Yeah. I think because of how video games are and the medium they inhabit that a game's "story" and plot and characters are often based on surface level reactions to emotions or experiences within the game and we are seldom trained to do any deeper reading of a story past whether a character is crafted or the story beats make sense in a "wow" kind of way. This isn't to say that people who don't like the game's story or plot or anything "don't get it" or aren't smart enough to; far from it, there are many reasons one could not like what the game is doing or prefer the way Nier told it's story and what it was telling. It's moreso that we simply don't get kinds of stories like Nier: Automata often in video games and as a result it's not something we read deeper on often.
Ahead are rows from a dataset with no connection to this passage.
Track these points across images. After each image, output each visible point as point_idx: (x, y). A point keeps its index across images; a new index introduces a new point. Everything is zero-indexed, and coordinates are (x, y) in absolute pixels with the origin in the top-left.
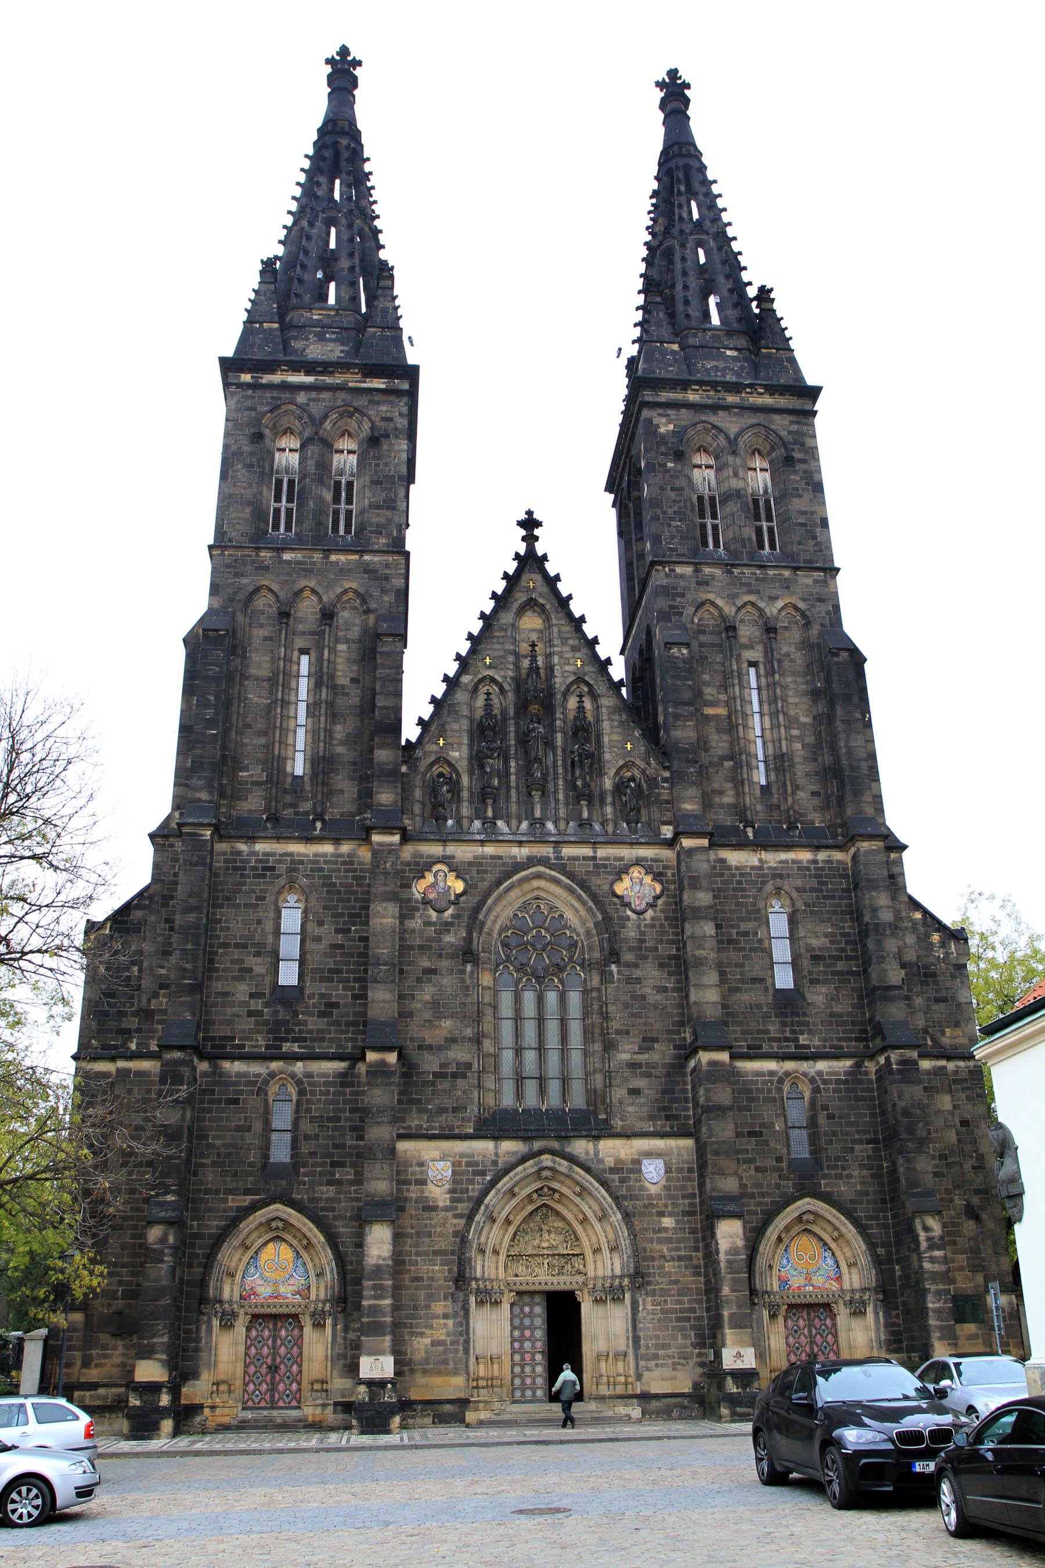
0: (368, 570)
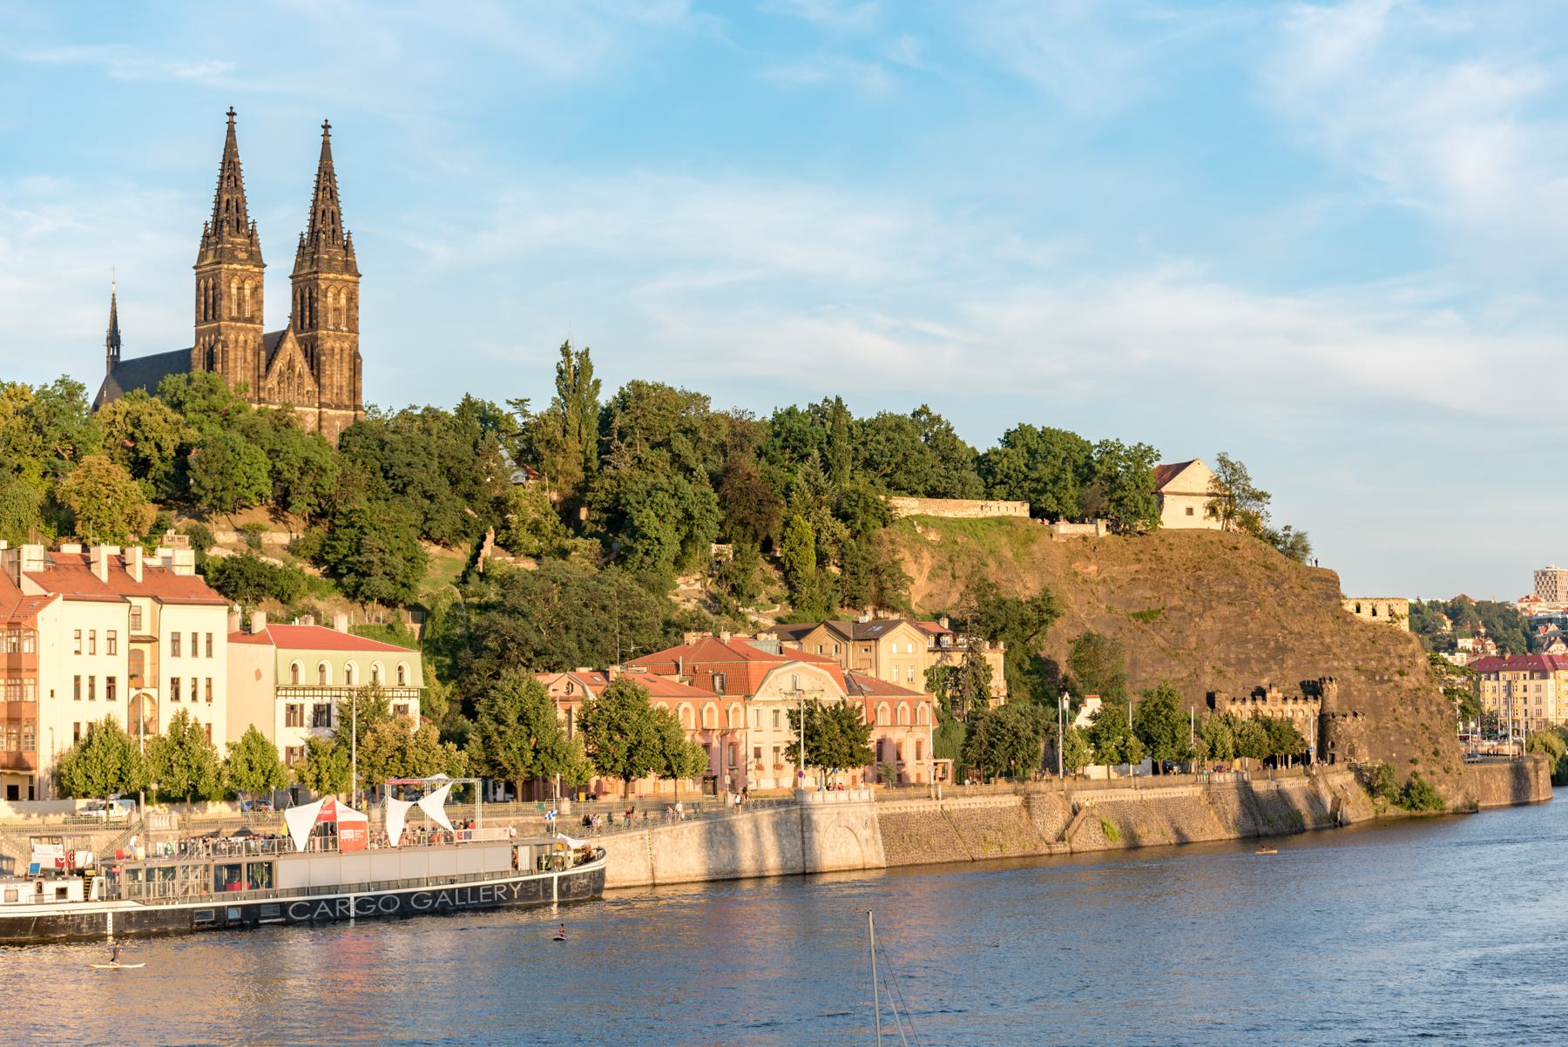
0: (255, 330)
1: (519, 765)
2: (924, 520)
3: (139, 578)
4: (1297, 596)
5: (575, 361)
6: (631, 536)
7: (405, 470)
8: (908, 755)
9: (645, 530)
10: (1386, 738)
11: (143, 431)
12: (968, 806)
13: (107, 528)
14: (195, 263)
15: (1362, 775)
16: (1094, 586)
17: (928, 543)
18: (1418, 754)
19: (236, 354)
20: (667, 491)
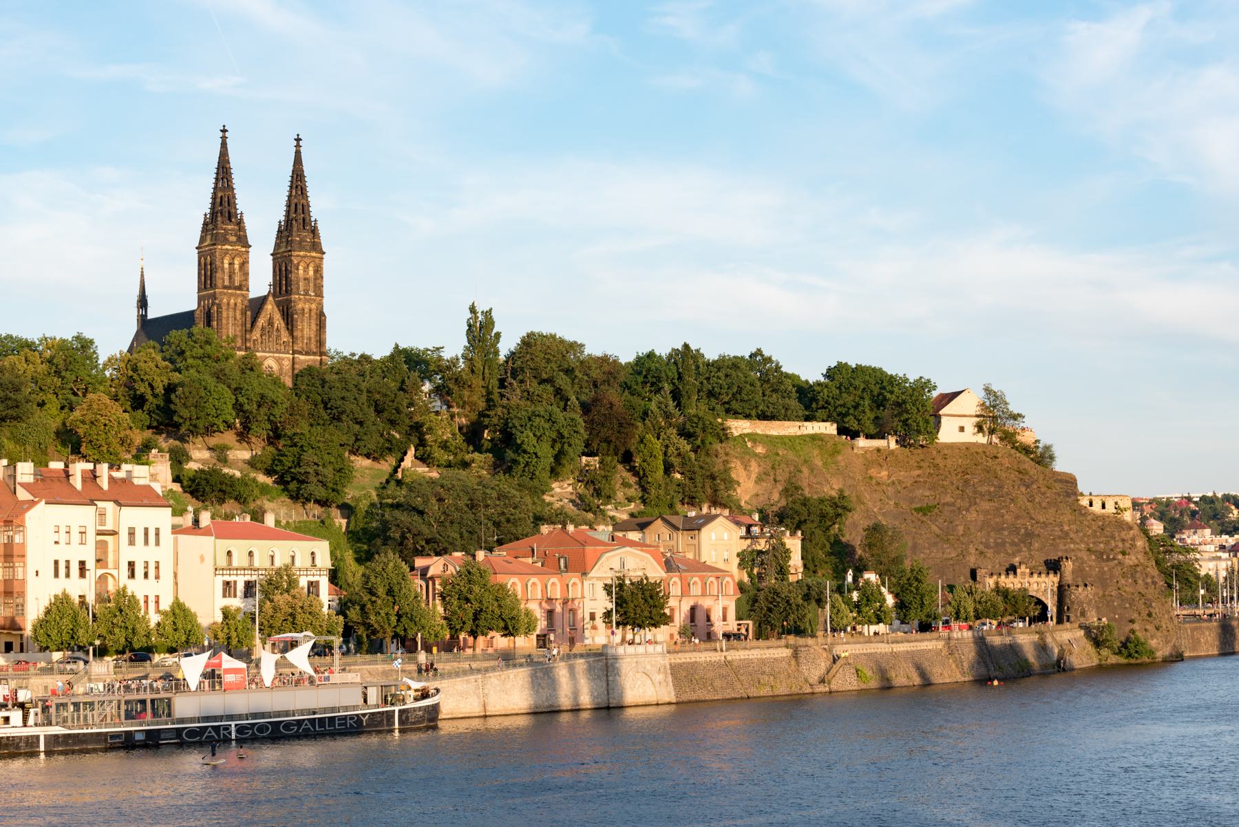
0: (243, 295)
1: (386, 626)
2: (753, 437)
3: (105, 486)
4: (1043, 494)
5: (481, 317)
6: (516, 452)
7: (339, 403)
8: (716, 616)
9: (525, 447)
10: (1111, 604)
11: (139, 375)
12: (747, 657)
13: (104, 449)
14: (197, 245)
15: (1090, 632)
16: (885, 487)
17: (756, 455)
18: (1135, 616)
19: (228, 314)
20: (543, 417)
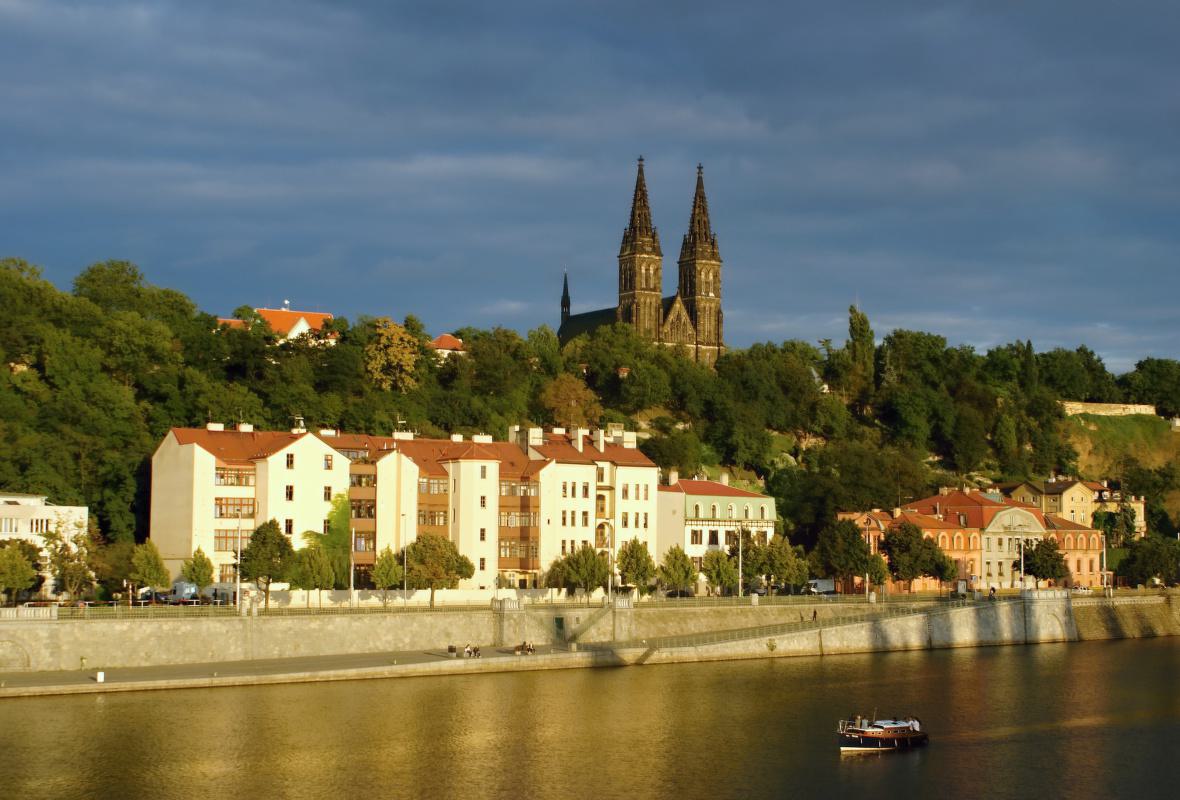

For example, I would say that the plot and characters of Last of Us are fucking incredible and the interplay of character motivations and emotional moments spurred on by what we know of the people and the world they inhabit make it especially effective. It's also capable of some incredibly subtle storytelling as one might be able to tell from the end of it having some great interpretations.
...but all of that comes from very surface level stuff, no deeper meanings or anything, just A+B=C interactions where you can see characters emotions and characteristics work to make events happen. Everything that people love about the game is from events directly happening in the plot that you watch and see. There's no deeper reading involved.
Nier: Automata isn't like that. You have to put in work to really connect and extrapolate and thematically understand why things are happening that may not be an A+B=C interaction. It's more like...A(1+2)+B(3/4)=C to the tenth. It's just...there are...god, I hate using this term, higher functions that work behind the scenes that process the things that are happening.
I don't really care if people call me pretentious, I don't much put stock in anti-intellectualism that seems to sweep the community as if everyone dumping on plots and characters in games read Umberto Eco novels and complex essays on Heidegger's "dasein" existing within Portnoy's Complaint.